**DESCRIPTION OF THE TASK**
From the line that contains "nature. Portez votre..." through the line that contains "Điều gì quyết định độ bền của tóc cấy?", output every line of the listing below exactly and leave out all the rest.
Start of EXERCISE MATERIAL
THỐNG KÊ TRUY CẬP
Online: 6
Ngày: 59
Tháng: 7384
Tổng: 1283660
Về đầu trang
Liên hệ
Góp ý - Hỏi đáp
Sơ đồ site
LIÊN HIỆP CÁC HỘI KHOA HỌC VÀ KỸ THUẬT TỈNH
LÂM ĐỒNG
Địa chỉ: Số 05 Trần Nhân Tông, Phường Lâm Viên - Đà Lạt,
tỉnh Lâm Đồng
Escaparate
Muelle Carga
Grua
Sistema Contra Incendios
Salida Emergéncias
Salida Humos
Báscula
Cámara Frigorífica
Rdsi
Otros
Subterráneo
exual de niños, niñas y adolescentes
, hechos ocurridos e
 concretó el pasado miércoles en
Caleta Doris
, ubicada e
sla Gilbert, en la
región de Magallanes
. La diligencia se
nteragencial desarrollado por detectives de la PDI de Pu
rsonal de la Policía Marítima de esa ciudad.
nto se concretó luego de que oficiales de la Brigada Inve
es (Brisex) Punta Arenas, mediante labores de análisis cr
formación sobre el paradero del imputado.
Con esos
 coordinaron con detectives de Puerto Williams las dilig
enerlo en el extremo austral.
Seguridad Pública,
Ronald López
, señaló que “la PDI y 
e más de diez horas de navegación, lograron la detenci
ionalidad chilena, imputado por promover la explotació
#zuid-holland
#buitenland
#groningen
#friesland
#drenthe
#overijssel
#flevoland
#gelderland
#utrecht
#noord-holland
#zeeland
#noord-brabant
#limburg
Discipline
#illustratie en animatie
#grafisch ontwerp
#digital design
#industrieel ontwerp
End of EXERCISE MATERIAL
Start of EXERCISE MATERIAL
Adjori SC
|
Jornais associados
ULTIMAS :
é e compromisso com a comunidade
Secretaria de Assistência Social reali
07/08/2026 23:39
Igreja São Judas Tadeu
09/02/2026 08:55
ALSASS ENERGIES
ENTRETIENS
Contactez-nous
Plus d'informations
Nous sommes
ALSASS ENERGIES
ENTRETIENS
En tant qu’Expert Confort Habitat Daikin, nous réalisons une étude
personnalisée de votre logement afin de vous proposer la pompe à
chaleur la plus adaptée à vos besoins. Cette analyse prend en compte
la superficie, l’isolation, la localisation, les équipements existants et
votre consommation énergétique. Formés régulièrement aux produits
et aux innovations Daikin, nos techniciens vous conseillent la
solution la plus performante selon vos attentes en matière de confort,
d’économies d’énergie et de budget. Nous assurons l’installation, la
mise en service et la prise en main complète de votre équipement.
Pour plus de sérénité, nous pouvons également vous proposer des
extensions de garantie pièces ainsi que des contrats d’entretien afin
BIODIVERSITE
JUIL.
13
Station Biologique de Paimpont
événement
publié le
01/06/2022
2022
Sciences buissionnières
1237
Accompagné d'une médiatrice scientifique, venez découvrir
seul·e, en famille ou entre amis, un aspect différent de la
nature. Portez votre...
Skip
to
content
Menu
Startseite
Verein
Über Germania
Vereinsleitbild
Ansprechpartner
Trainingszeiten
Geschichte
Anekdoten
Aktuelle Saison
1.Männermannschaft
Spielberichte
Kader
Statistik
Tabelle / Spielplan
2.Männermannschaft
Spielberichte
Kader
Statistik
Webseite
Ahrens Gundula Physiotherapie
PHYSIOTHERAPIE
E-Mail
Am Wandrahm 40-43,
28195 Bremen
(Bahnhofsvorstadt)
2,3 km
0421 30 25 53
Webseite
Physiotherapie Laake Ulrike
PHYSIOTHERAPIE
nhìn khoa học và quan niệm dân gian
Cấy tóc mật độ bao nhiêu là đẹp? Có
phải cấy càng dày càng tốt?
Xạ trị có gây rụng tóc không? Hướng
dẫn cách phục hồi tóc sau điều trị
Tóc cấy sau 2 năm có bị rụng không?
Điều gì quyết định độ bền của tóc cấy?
End of EXERCISE MATERIAL
**EXERCISE ANSWER**
nature. Portez votre...
Skip
to
content
Menu
Startseite
Verein
Über Germania
Vereinsleitbild
Ansprechpartner
Trainingszeiten
Geschichte
Anekdoten
Aktuelle Saison
1.Männermannschaft
Spielberichte
Kader
Statistik
Tabelle / Spielplan
2.Männermannschaft
Spielberichte
Kader
Statistik
Webseite
Ahrens Gundula Physiotherapie
PHYSIOTHERAPIE
E-Mail
Am Wandrahm 40-43,
28195 Bremen
(Bahnhofsvorstadt)
2,3 km
0421 30 25 53
Webseite
Physiotherapie Laake Ulrike
PHYSIOTHERAPIE
nhìn khoa học và quan niệm dân gian
Cấy tóc mật độ bao nhiêu là đẹp? Có
phải cấy càng dày càng tốt?
Xạ trị có gây rụng tóc không? Hướng
dẫn cách phục hồi tóc sau điều trị
Tóc cấy sau 2 năm có bị rụng không?
Điều gì quyết định độ bền của tóc cấy?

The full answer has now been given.